Dr. Ram Manohar Lohia was born at Akbarpur in U.P. on March 23, 1910 and died on October 12, 1967. He received his higher education at the Benares Hindu University and in Calcutta. He obtained his Ph.D degree in economics in 1932 from Berlin University. Upon his return to India in 1933 he joined the freedom movement at a young age. He was associated with the Congress Socialist Party in the Congress in I934. With the formation of the P.S.P. in 1952, he was with it for a few years. Later on when the Samyukta Socialist Party came into existence, he joined it. He died in 1967.
Lohia was a great orator. He was also a prolific writer. Some of his important works were “Aspects of Socialist Policy” (1952), Marx, Gandhi and Socialism (1962), The Caste System (1964), Fragments of World Mind (1966), etc. Besides, he had wide interest in history, philosophy, literature and painting, etc , as well.

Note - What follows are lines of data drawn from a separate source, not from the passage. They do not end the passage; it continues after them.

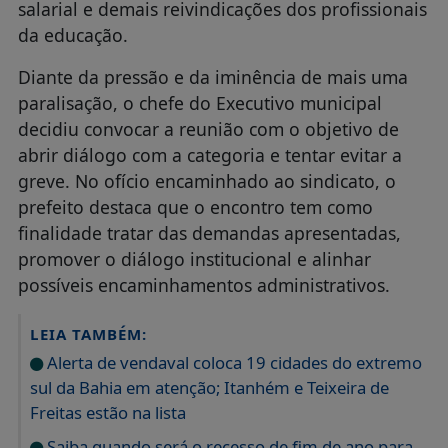
salarial e demais reivindicações dos profissionais
da educação.
Diante da pressão e da iminência de mais uma
paralisação, o chefe do Executivo municipal
decidiu convocar a reunião com o objetivo de
abrir diálogo com a categoria e tentar evitar a
greve. No ofício encaminhado ao sindicato, o
prefeito destaca que o encontro tem como
finalidade tratar das demandas apresentadas,
promover o diálogo institucional e alinhar
possíveis encaminhamentos administrativos.
LEIA TAMBÉM:
Alerta de vendaval coloca 19 cidades do extremo
sul da Bahia em atenção; Itanhém e Teixeira de
Freitas estão na lista
Saiba quando será o recesso de fim de ano para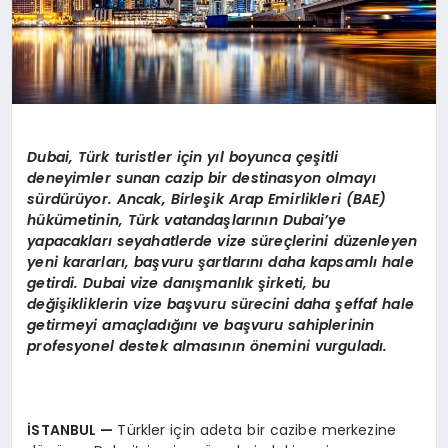
Dubai, Türk turistler için yıl boyunca çeşitli
deneyimler sunan cazip bir destinasyon olmayı
sürdürüyor. Ancak, Birleşik Arap Emirlikleri (BAE)
hükümetinin, Türk vatandaşlarının Dubai
’
ye
yapacakları seyahatlerde vize süreçlerini düzenleyen
yeni kararları, başvuru şartlarını daha kapsamlı hale
getirdi. Dubai vize danışmanlık şirketi, bu
değişikliklerin vize başvuru sürecini daha şeffaf hale
getirmeyi amaçladığını ve başvuru sahiplerinin
profesyonel destek almasının
ö
nemini vurguladı.
İSTANBUL
—
Türkler için adeta bir cazibe merkezine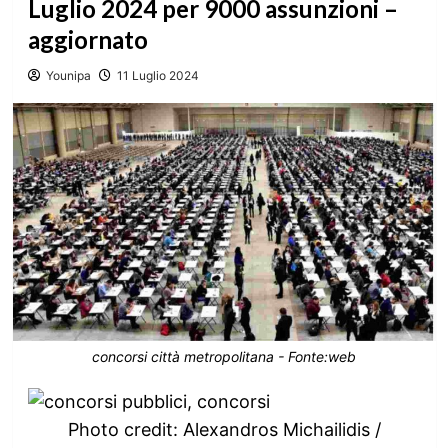
Luglio 2024 per 9000 assunzioni –
aggiornato
Younipa
11 Luglio 2024
concorsi città metropolitana - Fonte:web
Photo credit: Alexandros Michailidis /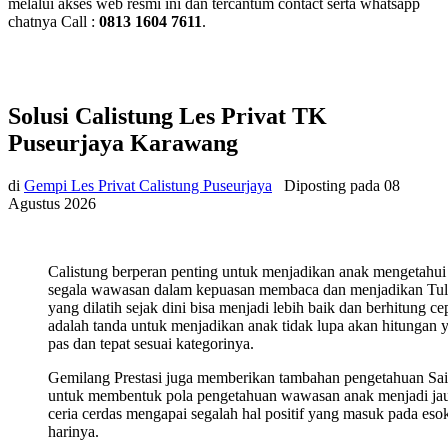
melalui akses web resmi ini dan tercantum contact serta whatsapp
chatnya Call :
0813 1604 7611
.
Solusi Calistung Les Privat TK
Puseurjaya Karawang
di
Gempi Les Privat Calistung Puseurjaya
Diposting pada
08
Agustus 2026
Calistung berperan penting untuk menjadikan anak mengetahui
segala wawasan dalam kepuasan membaca dan menjadikan Tul
yang dilatih sejak dini bisa menjadi lebih baik dan berhitung ce
adalah tanda untuk menjadikan anak tidak lupa akan hitungan 
pas dan tepat sesuai kategorinya.
Gemilang Prestasi juga memberikan tambahan pengetahuan Sa
untuk membentuk pola pengetahuan wawasan anak menjadi ja
ceria cerdas mengapai segalah hal positif yang masuk pada eso
harinya.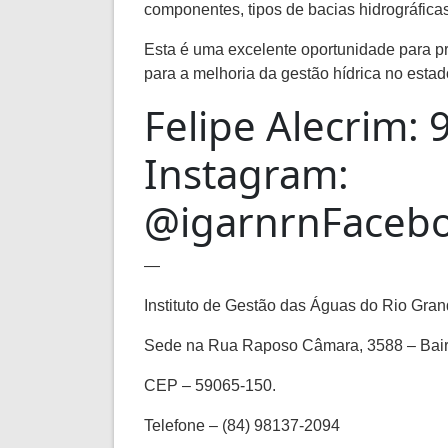
componentes, tipos de bacias hidrográfica
Esta é uma excelente oportunidade para pr
para a melhoria da gestão hídrica no estad
Felipe Alecrim:
Instagram:
@igarnrnFaceb
—
Instituto de Gestão das Águas do Rio Gra
Sede na Rua Raposo Câmara, 3588 – Bair
CEP – 59065-150.
Telefone – (84) 98137-2094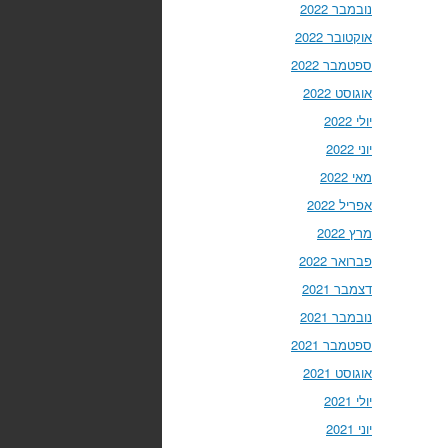
נובמבר 2022
אוקטובר 2022
ספטמבר 2022
אוגוסט 2022
יולי 2022
יוני 2022
מאי 2022
אפריל 2022
מרץ 2022
פברואר 2022
דצמבר 2021
נובמבר 2021
ספטמבר 2021
אוגוסט 2021
יולי 2021
יוני 2021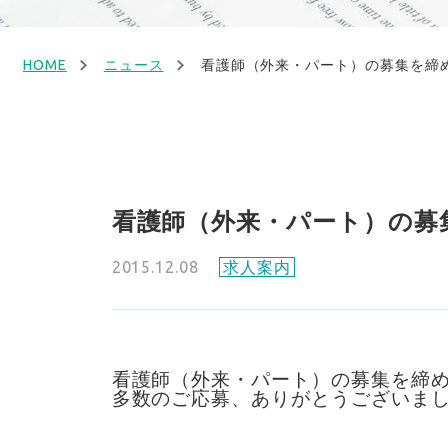
HOME
ニュース
看護師（外来・パート）の募集を締
看護師（外来・パート）の募
2015.12.08
求人案内
看護師（外来・パート）
の募集を締
多数のご応募、ありがとうございま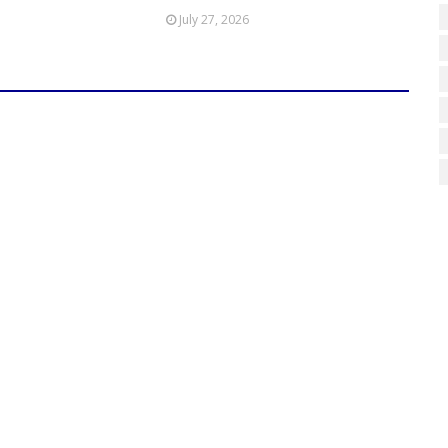
July 27, 2026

Socialist Thinking of Ram Manohar Lohia :
According to Lohia, socialism in India began with Gandhiji’s thought and action. He was greatly influenced by Gandhiji’s ideals, values and methods. He held Gandhiji’s “Satyagraha” and “non-co-operation” as original creation of 20th century. Lohia wanted the doctrine of socialism to be enriched by Gandhism. Socialism not only meant removal of poverty and inequality but also character-building and reform of the individual. It thus emphasizes upon spiritualism. But spiritualism alone is not socialism. Socialism implies a synthesis between spiritualism and materialism, social reform and individual reform.
Lohia saw no opposition between the social and the individual, as the individual is both an end and a means.
Lohia was aware of the limitations of Gandhism. But he held Gandhism to be an open doctrine. He believed that a rationalistic application of Gandhian propositions will strengthen the cause of Indian socialism. He tried to integrate the Gandhian technique of Satyagraha and the socialist principle of class struggle.
He also differentiated “Sarvodaya” from socialism. It as a distortion of socialism, as he did not contain the method of social change. He held Sarvodaya as the greatest fraud of the 20th century. He was also a critic of the Bhoodan movement of Vinoba Bhave, as it did not prescribe and comprehensive formula to solve the land problem.
Lohia also opposed communism. It was associated with perversions and distortions. Communism favoured violence, centralization, loss of human freedom. He agreed with Marxism in so far as it regarded class struggle as the dynamics of social change. But he disagreed with the aims and methods of communism and so considered it to be unsuitable for India.
Lohia was a critic of socialism as enunciated by Nehru. It started from around 1928. Nehru had considered that a sort of leftist nationalism was necessary for an effective struggle for independence. Till the death of Gandhiji, Lohia hoped that there would be a socialist transformation of the Congress. But he was soon disillusioned. He, therefore, wanted to build a progressive and dynamic alternative which could bring about to build a progressive and dynamic alternative which could bring about a radical transformation in the country. Lohia held that the greatest flaw of Nehru’s socialism lay in this fact. Its source of inspiration did not lie in the removal of poverty and inequality through social reform or socialization of wealth’s.
Thus Lohia held that in post-independence India socialism was sponsored by the State and come to be identified with industrialization and modernization. Even if the new industries are being owned by the State, some people continue to get special privileges. In fact, it contains the evils of both capitalism and socialism. True socialization, implies socialization of wealth. Mere State takeover of industries did not imply this. He also emphasized upon the socio-cultural features of socialism. Hence although nationalization could usher in socialism in the Soviet Union, India was burdened with evils emanating from differences in caste, creed, religion, language etc. So unless these barriers were removed, economic, equality could not be attained. Hence what was necessary was to remove these evils from the Indian society before socialism could be established.
According to Lohia, the root cause of all socio-economic evils is the attachment for wealth and property. The lust for wealth was quite profound in India. Lohia’s socialist tents emphasize both on material and spiritual aspects of life. As long as property remains, personal attachment for property could not be removed. Hence, although a person could own property for personal sue, all wealth and means of production in industry and agriculture should be nationalized.
He rightly held “we have to enhance wealth, expand agriculture, increase factories but we should think in terms of increasing collective wealth; if we try to end the love for private property, we might be able to establish a new-socialism in India.”